The last two days I spent out at the Sig Sauer Academy in Exeter attending Scott Jedlinksi's (Modern Samurai Project) Red Dot Pistol
class. I've been shooting a red dot in competition over this past summer (3-Gun, Steel Challenge and one USPSA match), and signed up for
this course when I found out that he was coming to NH a second time this year. He was up at the new Ridgeline facility in Dalton during the
summer and I missed that opportunity to go train with him. However, after taking the class I realized I wasn't in a position back then to get as much as I did over the past 2 days, so the delay was beneficial to some degree.

For the course, I shot the entire 2 days from AIWB concealment at Scott's suggestion on the morning of the 1st day. I had brought both my AIWB (Phlster Floodlight) and my USPSA belt (with Safariland ALS) to the class so I could choose an appropriate one as I wanted to get better with both, and was up front with him that I was inexperienced with AIWB.

The course is built around trying different methods and figuring out what methods work for you and why other things aren't as good. One of
Scott's big points for many things is "Sooner not Faster", and developing the mental bandwith to see more and take in the information so that you can act on visual queues sooner in the shot cycle. Which enables you to work on developing efficiency of action and removing wasteful motion.

While the class itself is a lot like drinking from a firehose, I felt that came away with some key tools to work on my current areas that I'm most deficient in to work on improving. This is definitely a class I intend to take again in the future, and it wouldn't be unusual to either as there were several people there that this was their second time taking the class.
 

JEFF_WATCH

Amateur
I was also at this class, I'll add my smaller Semi-AAR I posted to a smaller group of friends. I haven't done many AAR's, so I'm not as well written, but it was good for me to read someone else's report of the same class.

The last two days I spent out at the Sig Sauer Academy in Exeter attending Scott Jedlinksi's (Modern Samurai Project) Red Dot Pistol
class. I've been shooting a red dot in competition over this past summer (3-Gun, Steel Challenge and one USPSA match), and signed up for
this course when I found out that he was coming to NH a second time this year. He was up at the new Ridgeline facility in Dalton during the
summer and I missed that opportunity to go train with him. However, after taking the class I realized I wasn't in a position back then to get as much as I did over the past 2 days, so the delay was beneficial to some degree.

For the course, I shot the entire 2 days from AIWB concealment at Scott's suggestion on the morning of the 1st day. I had brought both my AIWB (Phlster Floodlight) and my USPSA belt (with Safariland ALS) to the class so I could choose an appropriate one as I wanted to get better with both, and was up front with him that I was inexperienced with AIWB.
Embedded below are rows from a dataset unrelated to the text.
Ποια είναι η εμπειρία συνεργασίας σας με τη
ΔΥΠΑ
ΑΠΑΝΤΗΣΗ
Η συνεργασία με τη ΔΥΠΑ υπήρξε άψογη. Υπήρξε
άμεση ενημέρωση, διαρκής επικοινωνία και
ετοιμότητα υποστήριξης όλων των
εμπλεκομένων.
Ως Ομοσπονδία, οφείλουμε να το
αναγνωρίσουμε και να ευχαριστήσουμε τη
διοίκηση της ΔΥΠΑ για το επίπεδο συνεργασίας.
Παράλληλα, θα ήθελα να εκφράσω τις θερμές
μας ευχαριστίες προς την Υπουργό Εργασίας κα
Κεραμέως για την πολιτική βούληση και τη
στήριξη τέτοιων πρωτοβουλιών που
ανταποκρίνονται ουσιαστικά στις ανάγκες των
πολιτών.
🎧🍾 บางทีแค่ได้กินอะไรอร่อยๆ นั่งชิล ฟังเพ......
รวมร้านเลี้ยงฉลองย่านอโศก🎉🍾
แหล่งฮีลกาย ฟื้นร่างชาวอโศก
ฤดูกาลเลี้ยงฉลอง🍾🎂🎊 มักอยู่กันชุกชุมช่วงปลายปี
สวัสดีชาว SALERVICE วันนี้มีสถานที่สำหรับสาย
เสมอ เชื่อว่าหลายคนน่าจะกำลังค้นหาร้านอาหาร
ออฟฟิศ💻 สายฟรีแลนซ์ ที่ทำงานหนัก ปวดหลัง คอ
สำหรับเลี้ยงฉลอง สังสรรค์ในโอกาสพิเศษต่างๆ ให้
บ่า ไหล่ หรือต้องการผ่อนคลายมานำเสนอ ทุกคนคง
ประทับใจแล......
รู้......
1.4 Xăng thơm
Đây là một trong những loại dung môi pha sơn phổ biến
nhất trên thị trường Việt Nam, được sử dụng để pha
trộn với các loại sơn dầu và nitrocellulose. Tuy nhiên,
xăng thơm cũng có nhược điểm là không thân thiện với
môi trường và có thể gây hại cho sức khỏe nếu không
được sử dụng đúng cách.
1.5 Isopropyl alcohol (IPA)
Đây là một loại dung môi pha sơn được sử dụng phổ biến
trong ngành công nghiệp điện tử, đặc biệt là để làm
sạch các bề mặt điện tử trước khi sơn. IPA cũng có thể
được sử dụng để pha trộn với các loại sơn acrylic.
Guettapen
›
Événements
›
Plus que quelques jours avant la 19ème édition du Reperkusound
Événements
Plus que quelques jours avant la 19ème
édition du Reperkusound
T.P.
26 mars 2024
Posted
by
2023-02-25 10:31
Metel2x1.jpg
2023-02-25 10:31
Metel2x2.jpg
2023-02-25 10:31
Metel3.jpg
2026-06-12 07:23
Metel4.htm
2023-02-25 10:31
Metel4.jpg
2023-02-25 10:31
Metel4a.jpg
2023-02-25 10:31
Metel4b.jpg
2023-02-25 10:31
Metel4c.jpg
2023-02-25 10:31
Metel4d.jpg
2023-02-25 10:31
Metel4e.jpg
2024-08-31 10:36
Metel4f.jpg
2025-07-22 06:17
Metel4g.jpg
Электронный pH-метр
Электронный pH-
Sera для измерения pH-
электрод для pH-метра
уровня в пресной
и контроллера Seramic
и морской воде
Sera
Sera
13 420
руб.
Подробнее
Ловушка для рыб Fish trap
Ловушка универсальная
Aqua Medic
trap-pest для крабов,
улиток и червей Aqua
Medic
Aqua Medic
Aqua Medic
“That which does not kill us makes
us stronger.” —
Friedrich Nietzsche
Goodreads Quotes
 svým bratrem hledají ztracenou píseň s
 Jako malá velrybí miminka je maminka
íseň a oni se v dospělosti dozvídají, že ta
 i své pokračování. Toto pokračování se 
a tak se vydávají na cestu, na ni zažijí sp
The course is built around trying different methods and figuring out what methods work for you and why other things aren't as good. One of
Scott's big points for many things is "Sooner not Faster", and developing the mental bandwith to see more and take in the information so that you can act on visual queues sooner in the shot cycle. Which enables you to work on developing efficiency of action and removing wasteful motion.

While the class itself is a lot like drinking from a firehose, I felt that came away with some key tools to work on my current areas that I'm most deficient in to work on improving. This is definitely a class I intend to take again in the future, and it wouldn't be unusual to either as there were several people there that this was their second time taking the class.

GREAT AAR! Thanks for posting.
I hope to see you in another class this year!